Com o pedido de destaque, o caso, que estava sendo analisado em sessão virtual, será levado ao plenário presencial do STF, em data a ser definida pelo presidente da Corte, Edson Fachin. Antes do destaque, apenas Flávio Dino havia votado, defendendo a manutenção de sua própria decisão.
O processo chegou ao STF por meio de mandado de segurança apresentado pela empresária Roberta Luchsinger, amiga de Lulinha. Ela questionava a decisão da CPMI que determinou a quebra de seus sigilos bancário e fiscal. Dino concedeu liminar suspendendo os efeitos da medida.

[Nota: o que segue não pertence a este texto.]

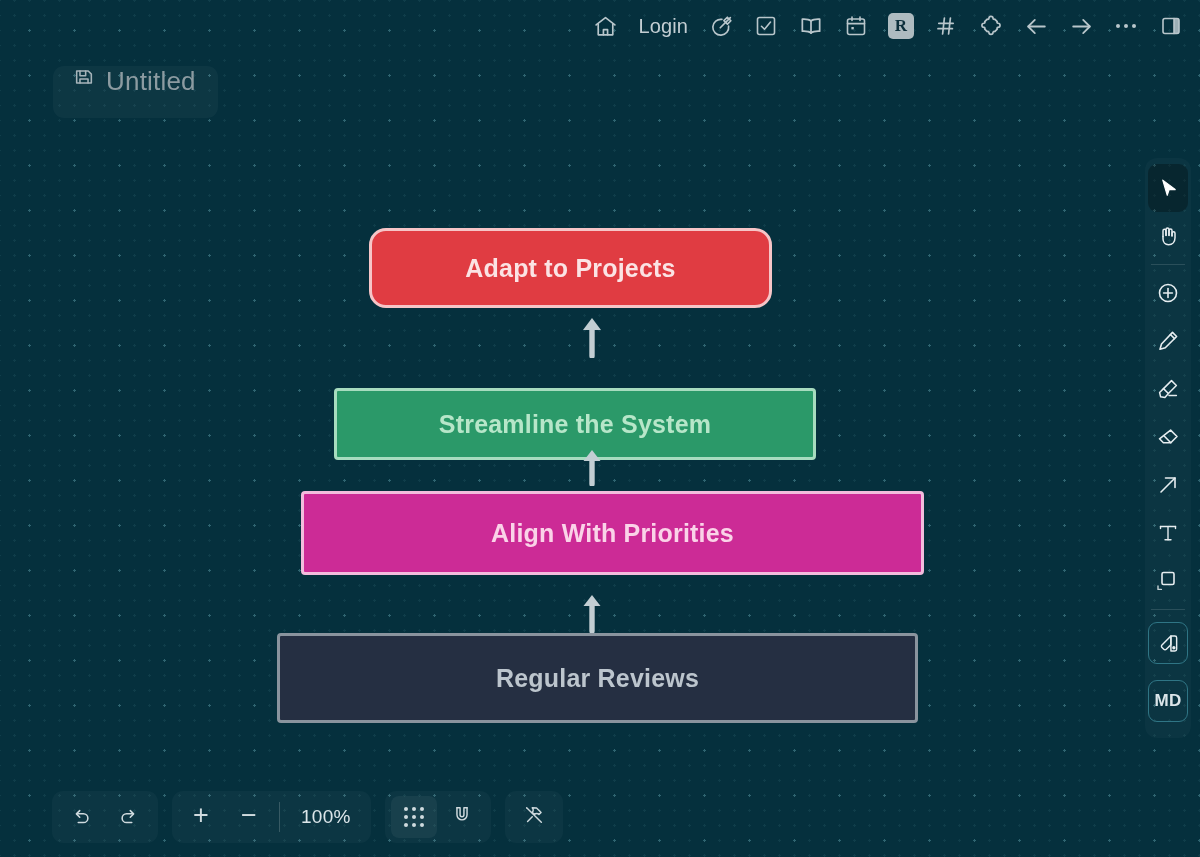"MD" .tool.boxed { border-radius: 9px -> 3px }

Após outros alvos da CPMI solicitarem que a decisão fosse estendida a eles, Dino ampliou a suspensão, beneficiando Lulinha e bloqueando todas as quebras de sigilo bancário e fiscal aprovadas em bloco.
O ministro argumentou que comissões parlamentares de inquérito não podem autorizar medidas invasivas sem avaliação individual de cada caso.
Em 26 de fevereiro, a CPMI aprovou, de uma só vez, 87 requerimentos de deputados e senadores, incluindo os sigilos de Luchsinger e Lulinha. Apesar da contestação da base governista, a deliberação foi mantida pelo presidente do Senado, Davi Alcolumbre (União-AP).
Segundo Gilmar Mendes, a votação não ‘cumpriu as exigências constitucionais’ de fundamentação para esse tipo de medida. Ele ressaltou que o Congresso ainda pode analisar pedidos de quebra de sigilo, desde que o faça de forma individualizada, com debate e votação separada para cada caso.